#### Source document
——————————
2012-10-18 23:00:12

by Dan Magenheimer

[permalink] [raw]
Subject: cancel_delayed_work() semantics broken?

Hi Tejun --

Forgive me if I am missing something, but it appears
that your commit: 57b30ae77bf00d2318df711ef9a4d2a9be0a3a2a
(workqueue: reimplement cancel_delayed_work() using try_to_grab_pending())
has subtly broken the semantics of the function. If
work was idle, according to the comment, it should
return false, correct?

It appears that very few callsites check the return value,
but ramster does, as does ocfs2 from whence the code at the
ramster callsite was derived. They both decrement
a kref count based on the return value.

I am still looking at try_to_grab_pending as I am not sure
if its semantics have also changed.

Thanks,
Dan

Signed-off-by: Dan Magenheimer <[email protected]>

diff --git a/kernel/workqueue.c b/kernel/workqueue.c
index d951daa..042d221 100644
--- a/kernel/workqueue.c
+++ b/kernel/workqueue.c
@@ -2982,7 +2982,7 @@ bool cancel_delayed_work(struct delayed_work *dwork)

set_work_cpu_and_clear_pending(&dwork->work, work_cpu(&dwork->work));
local_irq_restore(flags);
- return true;
+ return ret;
}
EXPORT_SYMBOL(cancel_delayed_work);


2012-10-18 23:25:56

by Tejun Heo

[permalink] [raw]
Subject: Re: cancel_delayed_work() semantics broken?

Hello, Dan.
——————————
#### Extracted entries

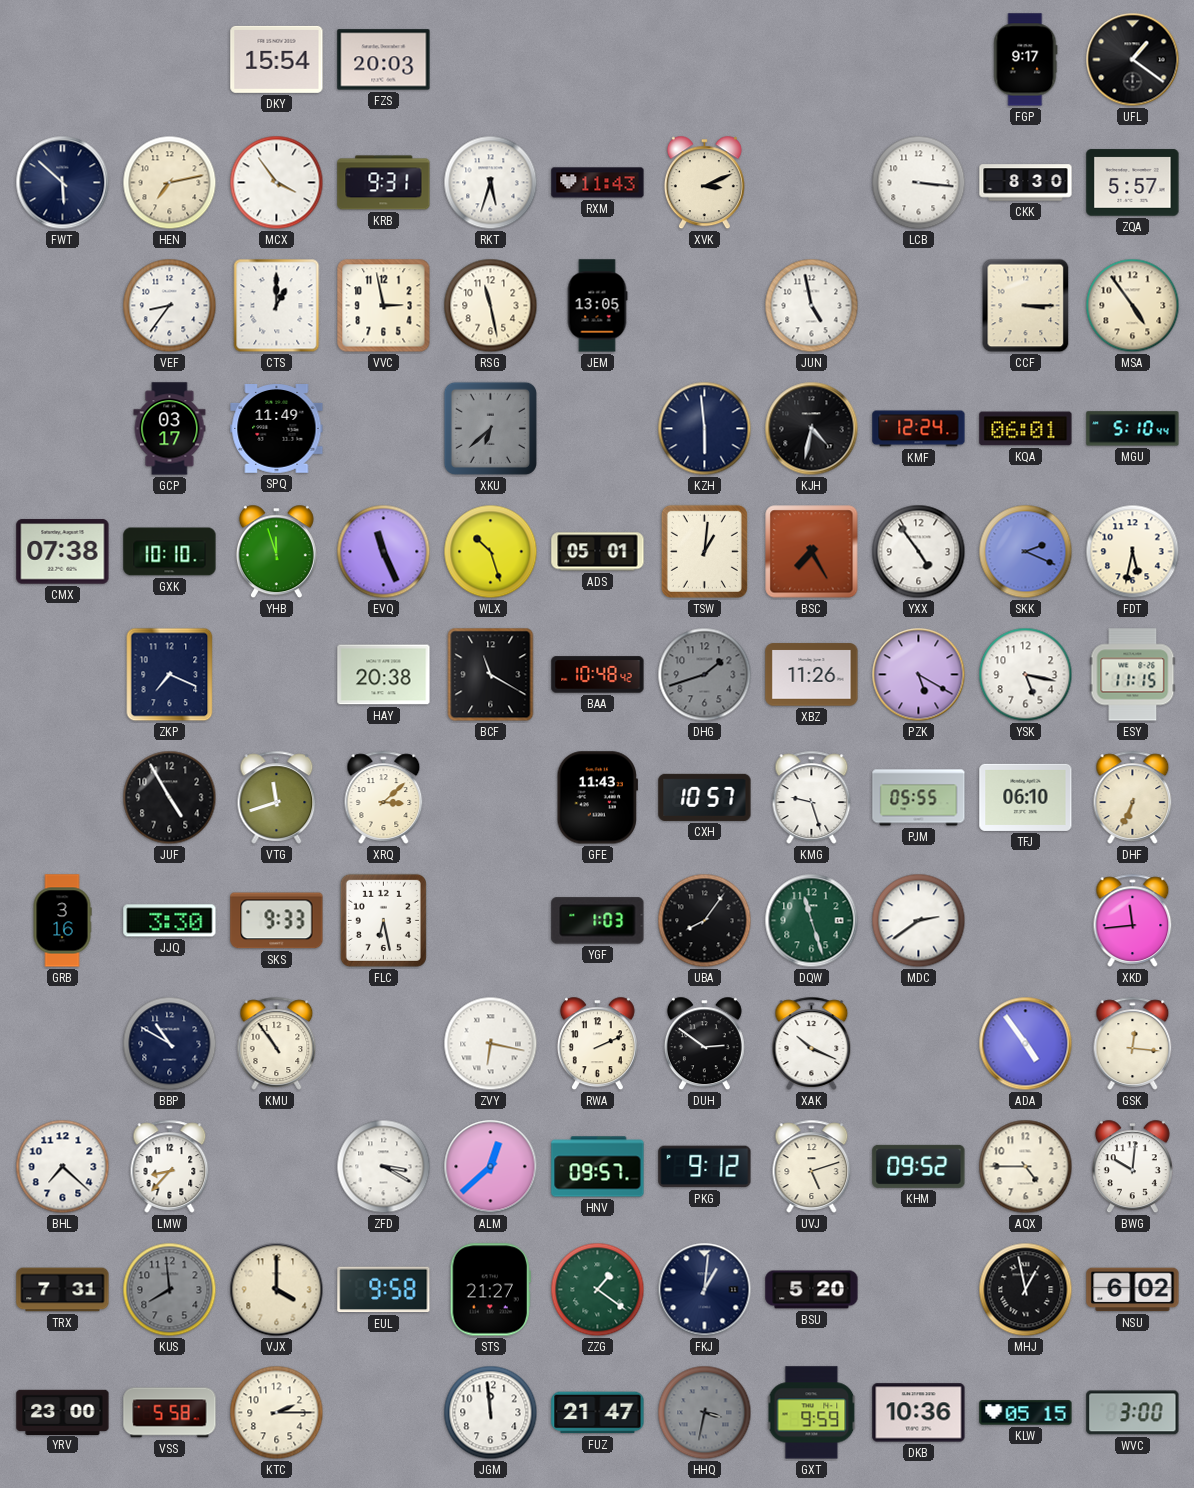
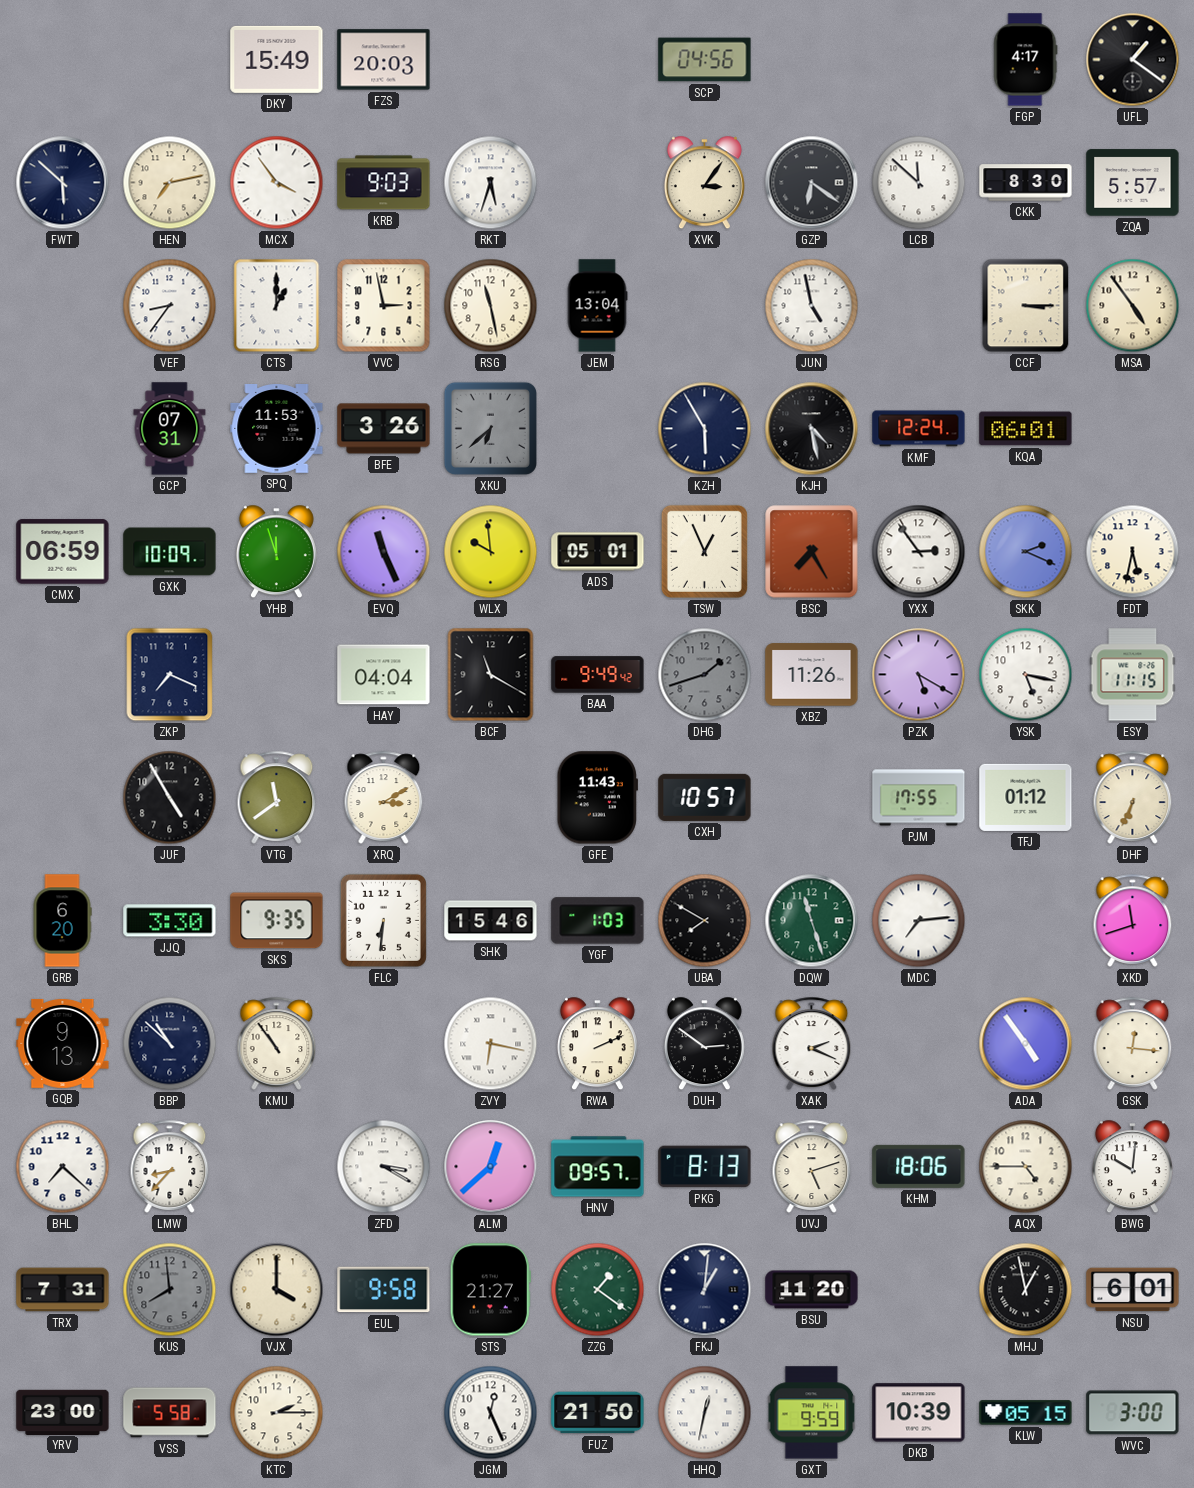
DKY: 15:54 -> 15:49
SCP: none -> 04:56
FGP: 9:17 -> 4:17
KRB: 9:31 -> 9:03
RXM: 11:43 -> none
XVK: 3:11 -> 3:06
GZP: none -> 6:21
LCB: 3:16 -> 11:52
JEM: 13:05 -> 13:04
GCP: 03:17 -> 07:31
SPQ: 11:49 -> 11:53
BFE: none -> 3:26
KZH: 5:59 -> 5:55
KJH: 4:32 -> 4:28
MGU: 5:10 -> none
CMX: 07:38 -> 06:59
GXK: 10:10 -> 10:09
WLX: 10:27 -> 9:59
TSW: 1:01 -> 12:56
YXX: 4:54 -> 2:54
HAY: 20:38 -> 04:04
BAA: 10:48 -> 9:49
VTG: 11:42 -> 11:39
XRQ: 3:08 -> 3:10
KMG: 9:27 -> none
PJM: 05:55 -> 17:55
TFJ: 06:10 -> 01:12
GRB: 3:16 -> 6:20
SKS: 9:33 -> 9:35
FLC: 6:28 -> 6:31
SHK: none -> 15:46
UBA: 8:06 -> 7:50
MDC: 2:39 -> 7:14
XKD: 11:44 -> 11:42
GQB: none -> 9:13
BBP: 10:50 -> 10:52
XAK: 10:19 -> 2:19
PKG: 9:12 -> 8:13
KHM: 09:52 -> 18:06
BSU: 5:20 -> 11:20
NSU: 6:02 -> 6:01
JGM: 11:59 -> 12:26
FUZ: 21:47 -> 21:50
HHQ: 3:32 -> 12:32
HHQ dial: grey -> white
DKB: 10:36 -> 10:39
——————————
#### Written instruction
Quote everything from "Signed-off-by: Dan Magenheimer" down to "cancel_delayed_work(struct delayed_work *dwork)" in the workqueue mailing-list thread above.

#### Answer to this exercise
Signed-off-by: Dan Magenheimer <[email protected]>

diff --git a/kernel/workqueue.c b/kernel/workqueue.c
index d951daa..042d221 100644
--- a/kernel/workqueue.c
+++ b/kernel/workqueue.c
@@ -2982,7 +2982,7 @@ bool cancel_delayed_work(struct delayed_work *dwork)